Raquel searched his face for the possible joke, but his face was
neutral. His intentions were hidden, even from himself.
“You could have called me,” he said, still without rancor.
“I know, I know, hon,” she said indulgently. “I should have called. I just lost track, you know? And Doug—”
“Doug?”
“Mr. Thurston, the boss. Doug Thurston. He wanted to make it up to us.” She gave him a small pecking kiss on the ear, notable for its motherliness and parceled heat. He clenched his jaw against it, and against the thing that was trying to surface in his mind.
He smelled, then, the tequila sunrises, the barroom smoke, the cologne of self-important bureaucrats. He felt rocked back by those essences. “God damn it,” he said, convinced of the awful thing that had been skirting his thoughts the past few hours. For this was not the first time Raquel had come home late from her job at the Department of Streets. Once last week, twice the week before, and several times the previous month.
She looked at him, her head cocked inquisitively, like an alerted robin sensing the stalking cat. She heard the octave difference in his shaky voice as events began their sickening climb toward the blooded summit. “What’s wrong, honey?” she said.
He finished his drink in a single corrosive gulp and set the glass down with a slam that startled both of them. “Wrong?” he said. “Nothing’s wrong. What makes you think something’s wrong?” Yet all this insistent innocence was betrayed by the tremors in his voice.
"I—"
He cut her off: “Let’s eat this slop before it walks off the table.”

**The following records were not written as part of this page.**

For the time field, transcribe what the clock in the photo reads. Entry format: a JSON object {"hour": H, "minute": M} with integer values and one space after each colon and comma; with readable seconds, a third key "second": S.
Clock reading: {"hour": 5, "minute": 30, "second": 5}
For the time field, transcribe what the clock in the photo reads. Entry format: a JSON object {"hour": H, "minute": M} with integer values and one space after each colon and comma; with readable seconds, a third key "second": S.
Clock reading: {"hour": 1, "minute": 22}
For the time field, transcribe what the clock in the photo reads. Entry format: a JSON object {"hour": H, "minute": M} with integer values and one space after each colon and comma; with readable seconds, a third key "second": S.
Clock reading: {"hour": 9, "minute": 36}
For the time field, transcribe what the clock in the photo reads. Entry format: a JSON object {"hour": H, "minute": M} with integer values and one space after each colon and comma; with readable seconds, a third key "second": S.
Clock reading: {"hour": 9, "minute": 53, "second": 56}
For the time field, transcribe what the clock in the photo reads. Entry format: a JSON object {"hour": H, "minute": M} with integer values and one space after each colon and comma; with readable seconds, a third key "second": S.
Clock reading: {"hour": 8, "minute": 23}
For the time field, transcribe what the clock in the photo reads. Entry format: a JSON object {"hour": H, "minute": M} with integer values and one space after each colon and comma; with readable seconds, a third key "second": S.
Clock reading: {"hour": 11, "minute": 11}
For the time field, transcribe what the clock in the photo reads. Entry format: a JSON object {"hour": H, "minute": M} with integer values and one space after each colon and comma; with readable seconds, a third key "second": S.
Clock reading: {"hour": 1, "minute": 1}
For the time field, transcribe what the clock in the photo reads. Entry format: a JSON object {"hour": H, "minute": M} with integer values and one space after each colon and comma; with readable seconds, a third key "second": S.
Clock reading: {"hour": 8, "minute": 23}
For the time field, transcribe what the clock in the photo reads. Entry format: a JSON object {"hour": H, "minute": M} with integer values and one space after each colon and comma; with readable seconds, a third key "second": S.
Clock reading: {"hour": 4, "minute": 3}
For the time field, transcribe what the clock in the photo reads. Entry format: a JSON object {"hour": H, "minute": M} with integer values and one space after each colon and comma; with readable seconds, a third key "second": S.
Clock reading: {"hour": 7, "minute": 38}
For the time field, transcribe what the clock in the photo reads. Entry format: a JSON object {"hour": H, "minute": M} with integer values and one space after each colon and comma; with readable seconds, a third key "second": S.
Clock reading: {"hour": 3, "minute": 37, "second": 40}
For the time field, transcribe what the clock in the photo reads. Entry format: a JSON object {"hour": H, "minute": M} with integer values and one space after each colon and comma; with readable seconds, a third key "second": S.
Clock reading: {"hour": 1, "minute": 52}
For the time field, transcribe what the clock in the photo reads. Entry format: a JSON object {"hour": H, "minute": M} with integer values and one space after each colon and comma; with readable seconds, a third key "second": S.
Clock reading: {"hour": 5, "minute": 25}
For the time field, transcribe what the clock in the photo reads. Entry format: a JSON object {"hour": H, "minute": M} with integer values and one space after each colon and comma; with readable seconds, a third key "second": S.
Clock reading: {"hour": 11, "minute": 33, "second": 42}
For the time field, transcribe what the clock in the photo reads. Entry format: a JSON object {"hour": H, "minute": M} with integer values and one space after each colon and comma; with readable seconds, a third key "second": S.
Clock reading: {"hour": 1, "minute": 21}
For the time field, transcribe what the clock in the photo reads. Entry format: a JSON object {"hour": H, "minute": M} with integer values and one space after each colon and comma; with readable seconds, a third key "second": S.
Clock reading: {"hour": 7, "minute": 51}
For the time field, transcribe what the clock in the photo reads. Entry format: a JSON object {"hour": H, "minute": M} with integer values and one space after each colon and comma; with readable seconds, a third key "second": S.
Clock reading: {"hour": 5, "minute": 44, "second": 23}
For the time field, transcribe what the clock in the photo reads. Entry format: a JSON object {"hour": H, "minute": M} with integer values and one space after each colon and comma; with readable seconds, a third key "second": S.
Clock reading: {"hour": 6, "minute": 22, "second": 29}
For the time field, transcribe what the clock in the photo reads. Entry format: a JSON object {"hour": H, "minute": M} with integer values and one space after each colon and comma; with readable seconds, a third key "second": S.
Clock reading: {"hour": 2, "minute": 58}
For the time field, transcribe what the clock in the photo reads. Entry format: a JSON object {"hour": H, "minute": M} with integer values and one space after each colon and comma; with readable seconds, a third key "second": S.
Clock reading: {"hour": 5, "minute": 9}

He picked up the plates and put them into the microwave, hers first, then his. The food came out gummy but warm, and they sat down to their evening meal. Since he had been out of work, he’d become a passable if somewhat paranoid cook. If praise wasn’t forthcoming after the first or second bite, he was thrown into a grievous sulk.
After dinner he went back to the Old Taylor. Bourbon pacified him, oddly. He became more civil as the evening progressed. She went on about racquet-ball, about how great Mary and Sally were (he was not clear who these women were—secretaries, apparently, but Raquel seemed to be flattered to find herself in their company), what a great boss Doug Thurston was, how he had promised to consider her for the next opening at the Administrative Assistant level, and so on. He began to feel, gradually, like a ball of string being unwound at the hand of an idiot child, even though the bourbon helped him maintain the illusion of solidity. While Raquel spoke, he touched himself surreptitiously a few times to see if he was still there. Yes, yes, his body seemed to say, we are still here, all of us: meat, bone, gristle, blood, marrow, the beating, secreting, and pumping organs, the wiring and plumbing, all present and accounted for. As it was in the beginning, so is it now, and so shall it be at the end of time. The false alpha and omega wisdom of bourbon, storming through his tender corpus, led these wacky musings. But there were always the tricyclic antidepressants to help him through the day-after black-hole blues.